REM sleep has drawn attention in terms of its relationship with increased sympathetic activity and cardiovascular instability in healthy people compared to non-rapid eye movement (NREM) sleep, and this association is even stronger in patients with OSA. Contrary to NREM sleep, significant changes to the autonomic nervous system and the cardiorespiratory system take place during REM sleep. All evidence points to the possibility that REM sleep-related OSA may have more negative cardiometabolic effects than non-REM sleep [25]. Although the patients in this study were not classified as REM-related OSA, it can be suggested that patients with OSA and low REM% may have higher mortality due to the pathophysiological process described above. In this study, %REM was associated with long-term mortality but not with 5-year mortality. Although not enough studies have been done to support this, lower %REM during sleep may be a metric indicating that the REM sleep cycle may have an impact on longer-term mortality.
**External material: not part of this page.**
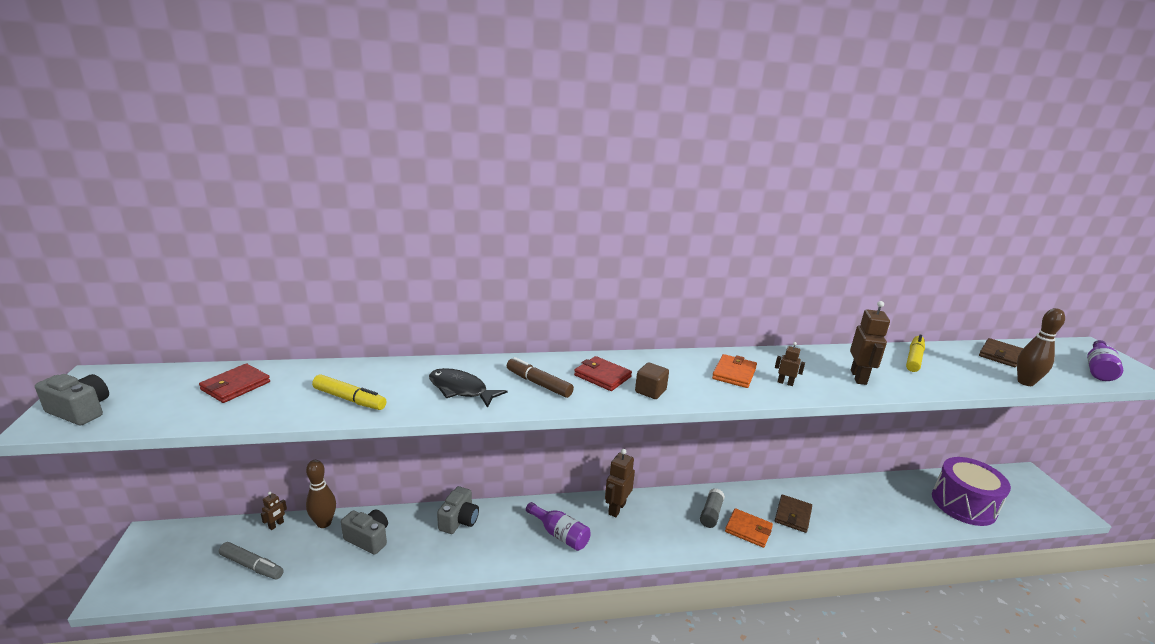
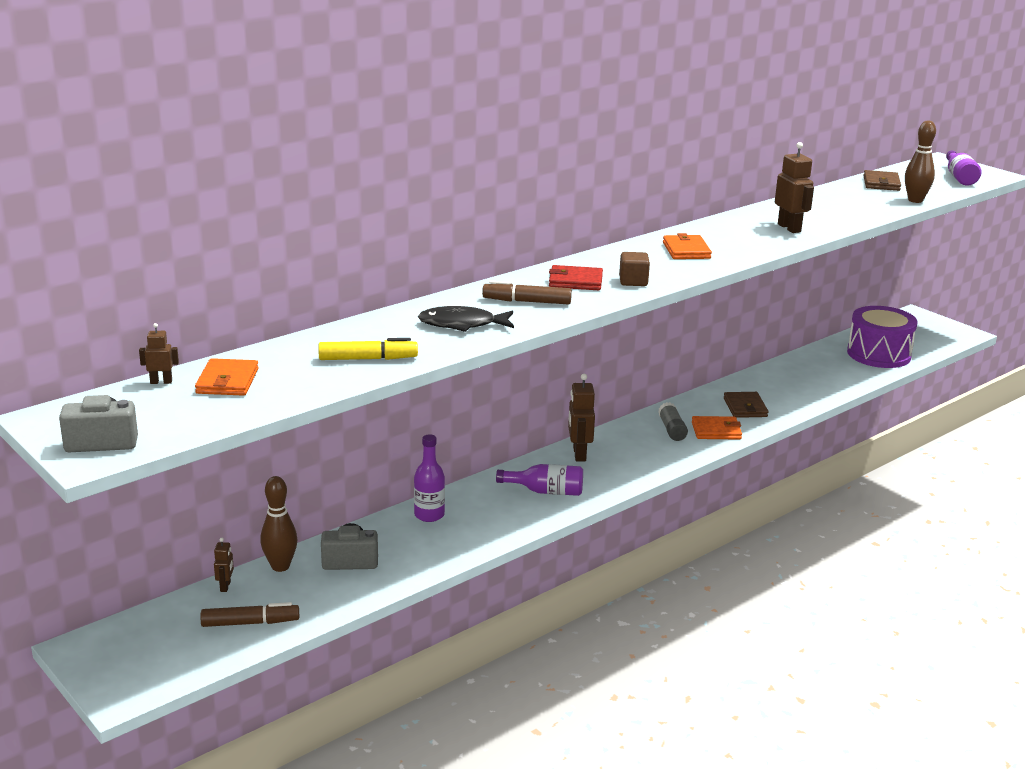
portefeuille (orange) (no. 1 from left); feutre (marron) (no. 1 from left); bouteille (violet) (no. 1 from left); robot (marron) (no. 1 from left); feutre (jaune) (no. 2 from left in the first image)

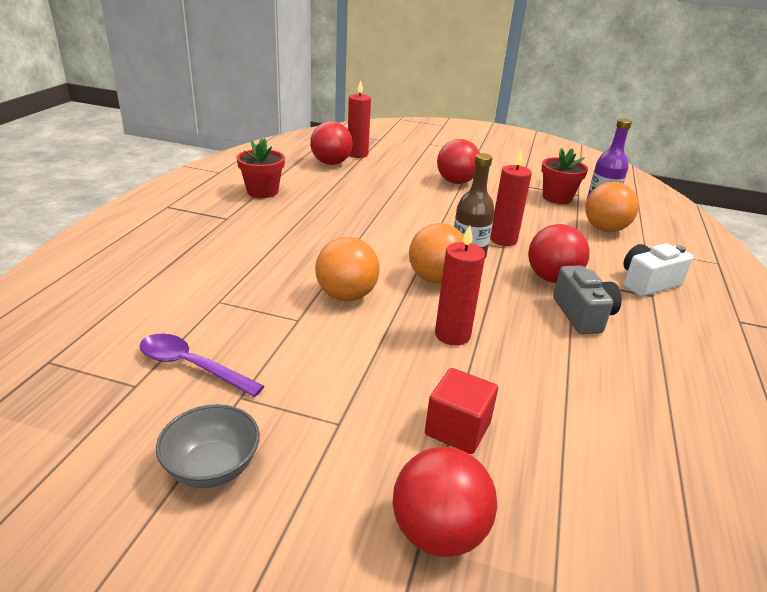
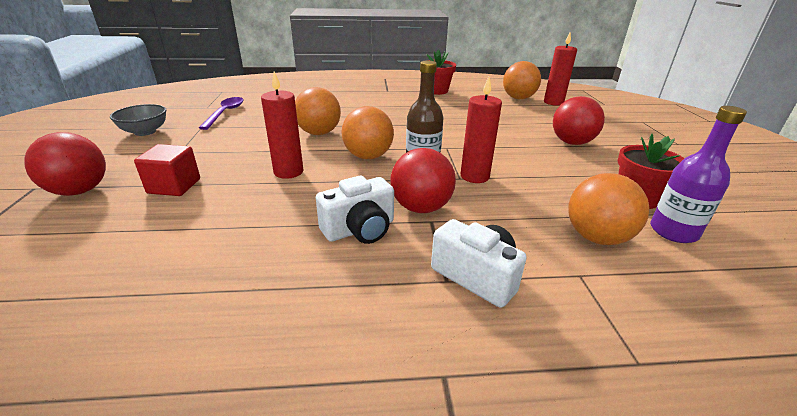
balle (orange) (no. 3 from left); appareil photo (blanc) (no. 1 from left)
There are limitations to the current study. This is a single-center retrospective cohort study and may not represent the whole population of patients with OSA. Our center is one of the biggest sleep centers in the region and works as a referee center. Therefore, we may represent more severe patients and this knowledge cannot be generalized to patients with mild OSA. Despite the study’s large sample size and extensive follow-up period, there may still be several confounding factors that affect mortality, such as the effect of treatment on mortality results, which this study was unable to demonstrate due to the challenges and unpredictability in gathering PAP adherence data. A strength of this study is that all patients underwent overnight PSG in-hospital settings with direct observation during the night. Therefore, the diagnosis of the patients is certain and documented by objective data.

Conclusion

This study showed a strong correlation between hypoxemic features, having CV comorbidity, %REM sleep, and long-term all-cause mortality in patients with OSA diagnosed by overnight PSG. AHI was not determined to be a risk factor for 5- to 8-year all-cause mortality in individuals with OSA. Additional studies are needed to explain the link between OSA patients’ polysomnographic characteristics and all-cause mortality.